• _BRIEF_
Set down, word for word, the lines of the listing below, starting at the line that contains "Puta Life: Seeing Latinas, Working" and ending at the line that contains "Human Health", both included, and nothing else.

RECORDS PROVIDED START

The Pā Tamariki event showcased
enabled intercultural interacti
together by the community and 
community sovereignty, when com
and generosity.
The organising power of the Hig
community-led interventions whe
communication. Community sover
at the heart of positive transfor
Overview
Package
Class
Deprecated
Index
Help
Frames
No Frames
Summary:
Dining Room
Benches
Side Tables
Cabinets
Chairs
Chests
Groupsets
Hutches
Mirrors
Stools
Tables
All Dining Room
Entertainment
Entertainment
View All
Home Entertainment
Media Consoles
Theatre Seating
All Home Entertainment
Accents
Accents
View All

RECORDS PROVIDED END
RECORDS PROVIDED START

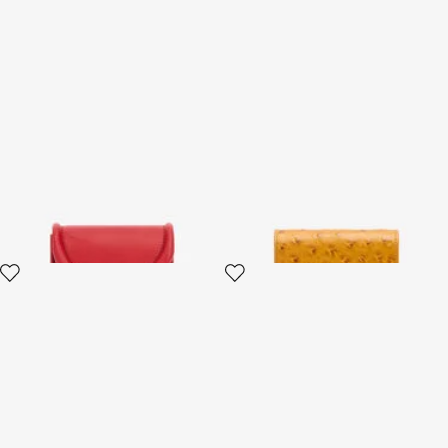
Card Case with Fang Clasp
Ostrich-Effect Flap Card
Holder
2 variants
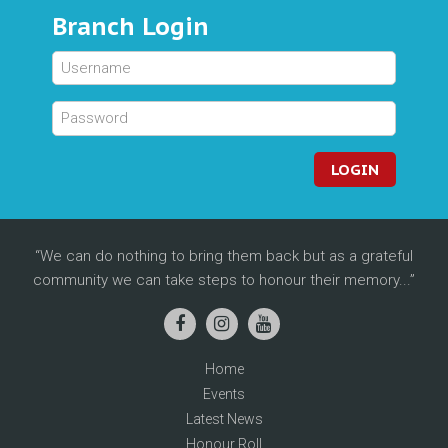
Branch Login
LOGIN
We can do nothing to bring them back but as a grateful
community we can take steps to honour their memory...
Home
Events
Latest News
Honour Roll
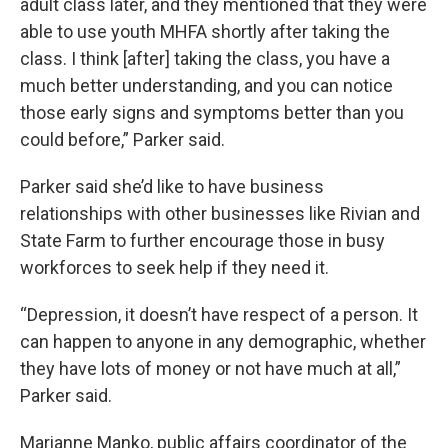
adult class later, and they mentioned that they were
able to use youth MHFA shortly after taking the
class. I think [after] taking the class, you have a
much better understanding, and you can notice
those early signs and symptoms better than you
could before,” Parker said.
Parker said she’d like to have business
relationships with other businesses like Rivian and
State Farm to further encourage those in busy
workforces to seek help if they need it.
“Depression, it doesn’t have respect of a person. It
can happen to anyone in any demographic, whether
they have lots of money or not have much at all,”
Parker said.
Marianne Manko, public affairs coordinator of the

RECORDS PROVIDED END
RECORDS PROVIDED START

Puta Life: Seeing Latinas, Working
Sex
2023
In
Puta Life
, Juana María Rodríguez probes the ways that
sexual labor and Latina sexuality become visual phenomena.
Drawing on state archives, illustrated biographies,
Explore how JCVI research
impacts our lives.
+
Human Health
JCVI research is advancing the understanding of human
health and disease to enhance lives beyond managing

RECORDS PROVIDED END

• _SOLUTION_
Puta Life: Seeing Latinas, Working
Sex
2023
In
Puta Life
, Juana María Rodríguez probes the ways that
sexual labor and Latina sexuality become visual phenomena.
Drawing on state archives, illustrated biographies,
Explore how JCVI research
impacts our lives.
+
Human Health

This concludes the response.